Dataset records:

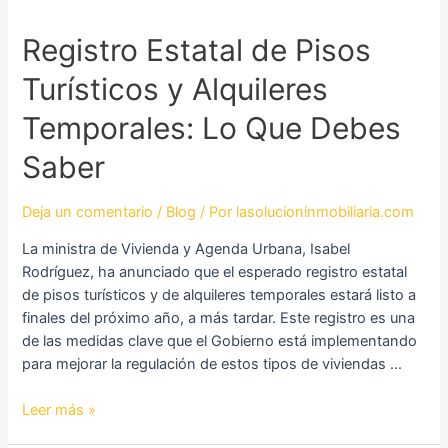
Registro
Registro Estatal de Pisos
Estatal
Turísticos y Alquileres
de
Pisos
Temporales: Lo Que Debes
Turísticos
y
Saber
Alquileres
Temporales:
Deja un comentario
/
Blog
/ Por
lasolucioninmobiliaria.com
Lo
Que
La ministra de Vivienda y Agenda Urbana, Isabel
Debes
Rodríguez, ha anunciado que el esperado registro estatal
Saber
de pisos turísticos y de alquileres temporales estará listo a
finales del próximo año, a más tardar. Este registro es una
de las medidas clave que el Gobierno está implementando
para mejorar la regulación de estos tipos de viviendas …
Leer más »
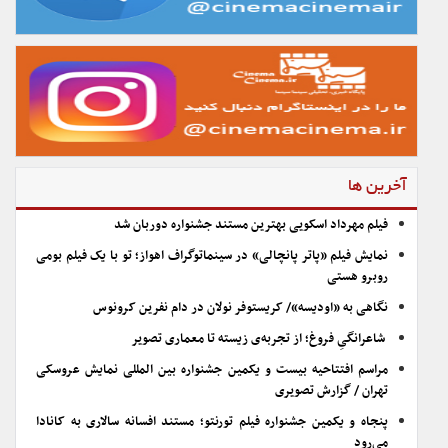
آخرین ها
فیلم مهرداد اسکویی بهترین مستند جشنواره دوربان شد
نمایش فیلم «پاتر پانچالی» در سینماتوگراف اهواز؛ تو با یک فیلم بومی
روبرو هستی
نگاهی به «اودیسه»/ کریستوفر نولان در دام نفرین کرونوس
شاعرانگیِ فروغ؛ از تجربه‌ی زیسته تا معماری تصویر
مراسم افتتاحیه بیست و یکمین جشنواره بین المللی نمایش عروسکی
تهران / گزارش تصویری
پنجاه و یکمین جشنواره فیلم تورنتو؛ مستند افسانه سالاری به کانادا
می‌رود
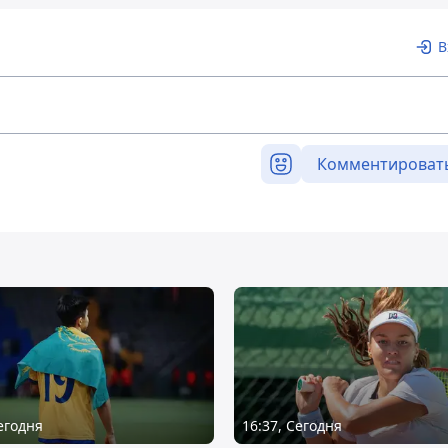
В
Комментироват
Сегодня
16:37, Сегодня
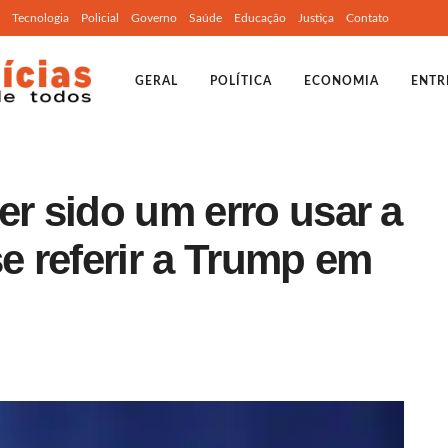
Tecnologia
Policial
Governo
Saúde
Educação
Justiça
Contato
GERAL
POLÍTICA
ECONOMIA
ENTR
er sido um erro usar a
se referir a Trump em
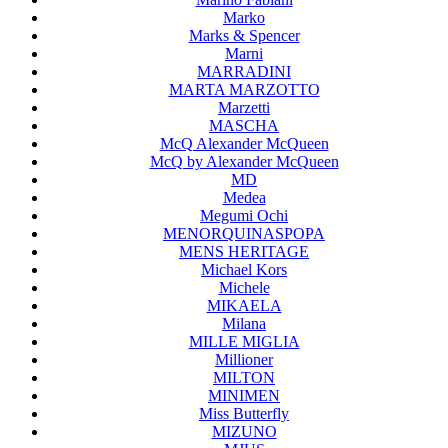
Marko
Marks & Spencer
Marni
MARRADINI
MARTA MARZOTTO
Marzetti
MASCHA
McQ Alexander McQueen
McQ by Alexander McQueen
MD
Medea
Megumi Ochi
MENORQUINASPOPA
MENS HERITAGE
Michael Kors
Michele
MIKAELA
Milana
MILLE MIGLIA
Millioner
MILTON
MINIMEN
Miss Butterfly
MIZUNO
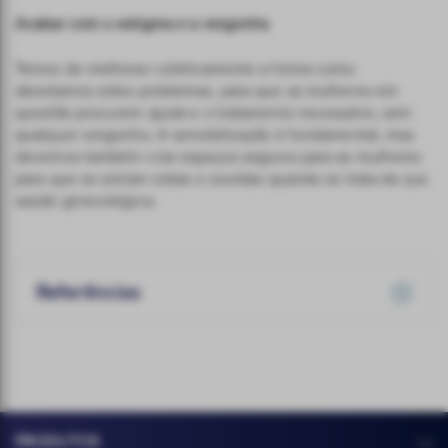
Acabar com o estigma e a vergonha
Temos de melhorar coletivamente a forma como
abordamos estes problemas, para que as mulheres em
questão procurem ajuda e o tratamento necessário, sem
qualquer vergonha. A sensibilização é fundamental, mas
devemos também criar espaços seguros para as mulheres
para que se sintam vistas e ouvidas quando se trata da sua
saúde ginecológica.
Referências
PRODUTOS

§ **WHAT YOU NEED TO DO**: When the word "فیلم" appears in a line of the data, that line is counted; report the number only.

§ **WRITTEN ANSWER**: 3